Vasu Sharma,Karthik Padthe,Newsha Ardalani,Kushal Tirumala,Russell Howes,Hu Xu,Po-Yao Huang,Shang-Wen Li,Armen Aghajanyan,Gargi Ghosh,Luke Zettlemoyer
Abstract:In recent times training Language Models (LMs) have relied on computationally heavy training over massive datasets which makes this training process extremely laborious. In this paper we propose a novel method for numerically evaluating text quality in large unlabelled NLP datasets in a model agnostic manner to assign the text instances a "quality score".

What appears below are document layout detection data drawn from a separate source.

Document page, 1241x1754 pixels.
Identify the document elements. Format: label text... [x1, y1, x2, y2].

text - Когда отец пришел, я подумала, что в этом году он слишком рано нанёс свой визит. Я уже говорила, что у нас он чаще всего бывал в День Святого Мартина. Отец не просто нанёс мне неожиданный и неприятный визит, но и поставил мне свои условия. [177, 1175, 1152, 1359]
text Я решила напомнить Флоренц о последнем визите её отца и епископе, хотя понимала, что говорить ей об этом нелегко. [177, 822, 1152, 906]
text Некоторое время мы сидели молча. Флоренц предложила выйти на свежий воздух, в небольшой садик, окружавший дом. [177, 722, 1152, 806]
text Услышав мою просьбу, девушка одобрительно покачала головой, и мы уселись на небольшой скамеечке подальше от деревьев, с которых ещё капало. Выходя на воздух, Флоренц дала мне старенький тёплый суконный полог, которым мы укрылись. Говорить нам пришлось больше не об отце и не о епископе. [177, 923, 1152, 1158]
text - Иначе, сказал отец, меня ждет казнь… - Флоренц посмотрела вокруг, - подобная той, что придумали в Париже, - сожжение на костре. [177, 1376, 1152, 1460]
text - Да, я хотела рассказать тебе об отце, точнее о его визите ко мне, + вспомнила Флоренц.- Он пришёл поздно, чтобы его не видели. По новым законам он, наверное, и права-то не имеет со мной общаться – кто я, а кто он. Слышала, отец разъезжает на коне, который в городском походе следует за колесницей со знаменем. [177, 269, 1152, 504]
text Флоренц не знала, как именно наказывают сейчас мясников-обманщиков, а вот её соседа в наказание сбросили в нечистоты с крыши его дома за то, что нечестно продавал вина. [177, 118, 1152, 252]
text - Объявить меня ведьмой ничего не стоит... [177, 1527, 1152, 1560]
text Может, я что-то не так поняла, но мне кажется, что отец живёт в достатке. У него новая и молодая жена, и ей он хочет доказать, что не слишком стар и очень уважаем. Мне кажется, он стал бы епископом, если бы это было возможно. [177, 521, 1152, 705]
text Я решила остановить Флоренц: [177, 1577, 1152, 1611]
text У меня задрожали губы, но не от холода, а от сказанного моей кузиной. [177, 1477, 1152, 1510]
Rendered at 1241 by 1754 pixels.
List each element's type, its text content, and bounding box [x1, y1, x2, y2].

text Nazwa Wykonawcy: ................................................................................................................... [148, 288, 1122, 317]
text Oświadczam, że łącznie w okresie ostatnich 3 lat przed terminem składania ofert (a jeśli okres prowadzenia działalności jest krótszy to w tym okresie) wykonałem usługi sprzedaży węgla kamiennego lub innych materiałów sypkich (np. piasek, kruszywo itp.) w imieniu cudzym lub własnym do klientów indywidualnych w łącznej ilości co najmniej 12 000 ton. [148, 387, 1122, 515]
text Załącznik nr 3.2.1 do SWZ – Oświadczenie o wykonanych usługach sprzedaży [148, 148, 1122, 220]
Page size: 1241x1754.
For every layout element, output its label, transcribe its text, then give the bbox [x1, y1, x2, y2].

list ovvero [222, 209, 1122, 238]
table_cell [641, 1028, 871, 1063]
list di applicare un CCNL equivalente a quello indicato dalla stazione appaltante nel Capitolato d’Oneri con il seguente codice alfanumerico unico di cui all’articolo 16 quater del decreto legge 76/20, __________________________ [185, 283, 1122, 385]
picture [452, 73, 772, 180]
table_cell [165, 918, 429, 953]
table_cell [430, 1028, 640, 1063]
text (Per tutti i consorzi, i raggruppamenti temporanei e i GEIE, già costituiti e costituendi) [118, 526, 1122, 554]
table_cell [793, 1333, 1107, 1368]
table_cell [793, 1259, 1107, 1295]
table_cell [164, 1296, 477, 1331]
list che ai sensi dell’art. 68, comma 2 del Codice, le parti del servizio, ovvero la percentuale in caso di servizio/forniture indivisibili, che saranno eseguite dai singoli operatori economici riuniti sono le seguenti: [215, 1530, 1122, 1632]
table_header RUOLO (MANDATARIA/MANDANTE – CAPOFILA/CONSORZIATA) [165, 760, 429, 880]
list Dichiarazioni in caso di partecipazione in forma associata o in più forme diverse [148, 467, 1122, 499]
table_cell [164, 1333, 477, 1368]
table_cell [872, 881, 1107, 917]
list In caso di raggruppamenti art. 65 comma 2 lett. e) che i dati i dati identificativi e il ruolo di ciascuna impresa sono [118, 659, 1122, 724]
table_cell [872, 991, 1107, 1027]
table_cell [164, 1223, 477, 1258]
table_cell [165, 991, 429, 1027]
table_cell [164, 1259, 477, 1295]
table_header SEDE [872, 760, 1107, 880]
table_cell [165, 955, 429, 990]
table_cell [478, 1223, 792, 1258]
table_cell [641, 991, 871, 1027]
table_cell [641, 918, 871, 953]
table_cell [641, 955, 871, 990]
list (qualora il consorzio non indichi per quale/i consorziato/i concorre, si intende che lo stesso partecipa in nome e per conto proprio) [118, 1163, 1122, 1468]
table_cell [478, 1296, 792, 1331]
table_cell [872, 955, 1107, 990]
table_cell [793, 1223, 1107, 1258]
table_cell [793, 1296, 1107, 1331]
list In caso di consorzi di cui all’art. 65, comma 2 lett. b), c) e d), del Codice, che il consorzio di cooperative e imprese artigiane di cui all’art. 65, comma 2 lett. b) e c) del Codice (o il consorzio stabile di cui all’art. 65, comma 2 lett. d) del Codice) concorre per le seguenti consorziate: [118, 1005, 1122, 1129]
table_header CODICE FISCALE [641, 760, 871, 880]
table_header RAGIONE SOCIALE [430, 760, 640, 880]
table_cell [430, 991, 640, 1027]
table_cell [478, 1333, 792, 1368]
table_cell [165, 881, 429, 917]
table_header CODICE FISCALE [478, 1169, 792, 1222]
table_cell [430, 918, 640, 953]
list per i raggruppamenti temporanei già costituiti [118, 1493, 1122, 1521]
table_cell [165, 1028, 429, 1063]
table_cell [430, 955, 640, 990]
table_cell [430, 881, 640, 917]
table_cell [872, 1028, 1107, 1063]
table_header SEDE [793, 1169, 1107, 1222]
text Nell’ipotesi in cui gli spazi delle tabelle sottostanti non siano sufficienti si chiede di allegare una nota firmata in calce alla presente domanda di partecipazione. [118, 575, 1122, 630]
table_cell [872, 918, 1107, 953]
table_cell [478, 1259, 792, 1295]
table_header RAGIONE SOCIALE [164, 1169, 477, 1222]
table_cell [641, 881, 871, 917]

What problem does this paper attempt to address?
The problems that this paper attempts to solve are as follows: When training language models (LMs), due to the reliance on large - scale unannotated natural language processing (NLP) datasets, the training process consumes a large amount of computing resources, is time - consuming and has low efficiency. In addition, there may be data instances of low - quality or harmful content in these datasets, which affect the training effect and reliability of the model.
To solve these problems, the paper proposes a novel method for numerically evaluating the text quality in large - scale unannotated NLP datasets and assigns a "quality score" to each text instance. Through this method, low - quality text instances can be identified and eliminated, thereby improving the efficiency of LM training. Specifically, this method aims to:
1. **Establish a framework** to quantitatively evaluate text quality, ensuring that this evaluation method is model - independent and avoiding recalculating quality indicators for each model.
2. **Optimize the dataset** by removing low - quality text instances, reducing the amount of data required for training, while increasing the speed and accuracy of model training.
3. **Improve model performance** so that it can still maintain or even improve the performance of the model on downstream tasks while reducing the amount of data and training time.
Through experimental verification, this method has shown significant effects on multiple models and datasets. For example, on the OpenWebText dataset, using 40% less data and 42% faster training speed, an average absolute accuracy improvement of 0.9% has been achieved; on the Wikipedia dataset, using 20% less data and 21% faster training speed, an average absolute accuracy improvement of 0.8% has been achieved.
### Formula Summary
- **Weight Calculation Formula**:
\[
w_i=\max\left(0, \frac{PPL_{all}-PPL_i}{PPL_{all}}\right)
\]
where \(w_i\) is the weight of the \(i\) - th filter, \(PPL_i\) is the perplexity of the subset after applying the \(i\) - th filter, and \(PPL_{all}\) is the perplexity of the unfiltered dataset.
- **Row - level Quality Score Formula**:
\[
score_{line}=\frac{\sum_{i = 1}^{F}w_iI_i(line)}{\sum_{i = 1}^{F}w_i}
\]
where \(score_{line}\) is the quality score of a certain row, \(w_i\) is the weight of the \(i\) - th filter, \(I_i(line)\) is an indicator function indicating whether the row meets the criteria of the \(i\) - th filter, and \(F\) is the number of filters.
- **Document - level Quality Score Formula**:
\[
score_{doc}=\frac{\sum_{line = 1}^{n}tcline\cdot score_{line}}{\sum_{line = 1}^{n}tcline}
\]
where \(score_{doc}\) is the quality score of a document, \(tcline\) is the number of tokens in a certain row, \(score_{line}\) is the quality score of a certain row, and \(n\) is the total number of rows in the document.
Through these methods and formulas, the paper provides an efficient and effective framework for improving the training process of large - scale language models.